Machine learning: Data Cleaning - Part 6 - How to Use Iterative Imputation

A sophisticated approach involves defining a model to predict each missing feature as a function of all other features and to repeat this process of estimating feature values multiple times. This is generally referred to as iterative imputation.

After completing this tutorial, you will know:

Missing values must be marked with NaN values and can be replaced with iteratively estimated values.
How to impute missing values with iterative models as a data preparation method when evaluating models and when fitting a final model to make predictions on new data

This tutorial is divided into two parts; they are:

Iterative Imputation
Iterative Imputation With IterativeImputer

A. Iterative Imputation

One approach to imputing missing values is to use an iterative imputation model.

Iterative imputation refers to a process where each feature is modeled as a function of the other features, e.g. a regression problem where missing values are predicted.

Each feature is imputed sequentially, one after the other, allowing prior imputed values to be used as part of a model in predicting subsequent features.

It is iterative because this process is repeated multiple times, allowing ever improved estimates of missing values to be calculated as missing values across all features are estimated. This approach may be generally referred to as fully conditional specification (FCS) or multivariate imputation by chained equations (MICE).

Different regression algorithms can be used to estimate the missing values for each feature, although linear methods are often used for simplicity. The number of iterations of the procedure is often kept small, such as 10.

Finally, the order that features are processed sequentially can be considered, such as from the feature with the least missing values to the feature with the most missing values.

******

## Objective A
In the iterative imputation tutorial, what number of iterations is given as an example of keeping the procedure small?
## Objective B
Pick up the iterative imputation tutorial after its last sentence and carry it forward.

******

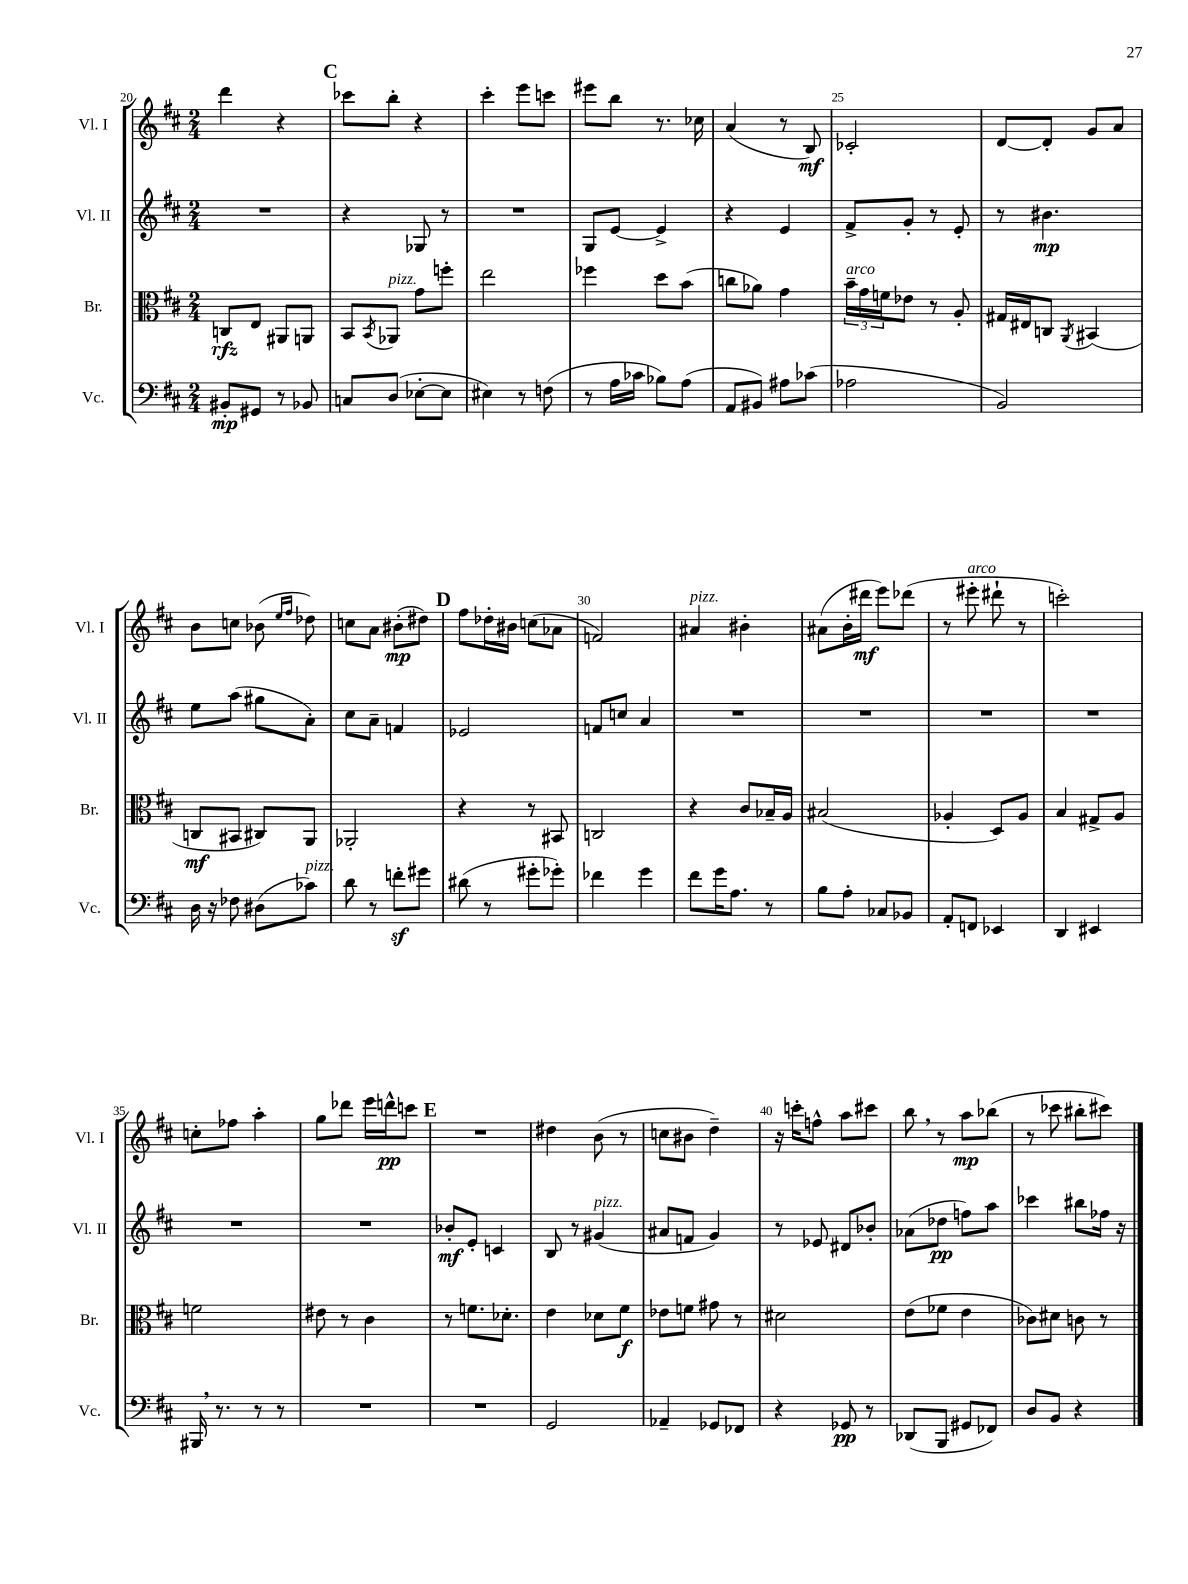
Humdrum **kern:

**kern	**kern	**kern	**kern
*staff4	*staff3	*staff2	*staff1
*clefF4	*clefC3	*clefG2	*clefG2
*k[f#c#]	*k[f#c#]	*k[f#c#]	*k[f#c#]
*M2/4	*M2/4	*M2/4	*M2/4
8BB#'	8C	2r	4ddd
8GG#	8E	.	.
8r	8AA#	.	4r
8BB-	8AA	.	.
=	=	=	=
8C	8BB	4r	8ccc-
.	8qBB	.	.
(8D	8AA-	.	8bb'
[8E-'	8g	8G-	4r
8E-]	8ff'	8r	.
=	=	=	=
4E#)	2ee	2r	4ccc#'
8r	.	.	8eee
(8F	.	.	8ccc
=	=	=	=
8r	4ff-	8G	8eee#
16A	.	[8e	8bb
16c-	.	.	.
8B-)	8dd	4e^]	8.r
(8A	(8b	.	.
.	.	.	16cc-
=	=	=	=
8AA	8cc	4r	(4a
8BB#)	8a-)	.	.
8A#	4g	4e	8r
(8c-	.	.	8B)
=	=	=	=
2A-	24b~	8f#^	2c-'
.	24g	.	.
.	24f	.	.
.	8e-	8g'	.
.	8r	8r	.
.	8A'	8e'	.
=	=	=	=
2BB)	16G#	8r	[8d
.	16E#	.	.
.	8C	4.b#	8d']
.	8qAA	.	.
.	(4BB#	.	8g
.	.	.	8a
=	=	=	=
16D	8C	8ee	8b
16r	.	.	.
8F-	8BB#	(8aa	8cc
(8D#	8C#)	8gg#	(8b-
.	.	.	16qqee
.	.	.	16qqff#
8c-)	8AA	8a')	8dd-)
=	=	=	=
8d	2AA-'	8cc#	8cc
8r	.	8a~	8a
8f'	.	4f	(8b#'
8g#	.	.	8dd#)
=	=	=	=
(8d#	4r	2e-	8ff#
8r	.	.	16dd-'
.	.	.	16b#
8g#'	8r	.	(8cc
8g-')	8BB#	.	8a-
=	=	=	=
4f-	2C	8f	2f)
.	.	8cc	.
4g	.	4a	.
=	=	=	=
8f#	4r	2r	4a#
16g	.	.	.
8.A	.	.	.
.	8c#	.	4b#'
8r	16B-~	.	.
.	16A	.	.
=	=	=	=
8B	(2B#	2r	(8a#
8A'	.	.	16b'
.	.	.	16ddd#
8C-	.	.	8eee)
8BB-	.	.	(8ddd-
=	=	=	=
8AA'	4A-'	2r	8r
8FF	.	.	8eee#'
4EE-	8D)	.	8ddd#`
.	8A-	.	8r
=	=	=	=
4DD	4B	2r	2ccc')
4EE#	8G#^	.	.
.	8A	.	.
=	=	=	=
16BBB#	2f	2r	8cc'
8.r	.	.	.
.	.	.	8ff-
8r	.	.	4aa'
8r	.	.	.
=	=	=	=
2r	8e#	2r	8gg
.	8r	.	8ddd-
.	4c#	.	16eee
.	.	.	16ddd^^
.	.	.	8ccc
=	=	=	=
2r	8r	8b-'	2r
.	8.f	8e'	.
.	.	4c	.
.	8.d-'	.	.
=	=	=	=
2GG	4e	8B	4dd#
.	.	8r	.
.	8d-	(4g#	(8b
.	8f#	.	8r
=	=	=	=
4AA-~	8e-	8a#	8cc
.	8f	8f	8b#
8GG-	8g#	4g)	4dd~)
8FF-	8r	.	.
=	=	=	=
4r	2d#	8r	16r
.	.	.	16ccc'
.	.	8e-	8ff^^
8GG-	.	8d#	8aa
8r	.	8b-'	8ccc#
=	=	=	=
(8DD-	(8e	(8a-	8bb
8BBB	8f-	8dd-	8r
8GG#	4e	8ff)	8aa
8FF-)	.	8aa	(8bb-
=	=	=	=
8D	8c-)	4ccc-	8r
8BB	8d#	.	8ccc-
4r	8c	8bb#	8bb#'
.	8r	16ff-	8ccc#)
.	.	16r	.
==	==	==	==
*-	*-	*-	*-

******

## Task output A
10

## Task output B
B. Iterative Imputation With IterativeImputer

The scikit-learn machine learning library provides the IterativeImputer class that supports iterative imputation.

1. IterativeImputer Data Transform

# iterative imputation transform for the horse colic dataset
from numpy import isnan
from pandas import read_csv

#must add an additional import statement to add support for the IterativeImputer
from sklearn.experimental import enable_iterative_imputer
from sklearn.impute import IterativeImputer
# load dataset
dataframe = read_csv('horse-colic.csv', header=None, na_values='?')
# split into input and output elements
data = dataframe.values
ix = [i for i in range(data.shape[1]) if i != 23]
X, y = data[:, ix], data[:, 23]
# summarize total missing
print('Missing: %d' % sum(isnan(X).flatten()))
# define imputer
imputer = IterativeImputer()
# fit on the dataset
imputer.fit(X)
# transform the dataset
Xtrans = imputer.transform(X)
# summarize total missing
print('Missing: %d' % sum(isnan(Xtrans).flatten()))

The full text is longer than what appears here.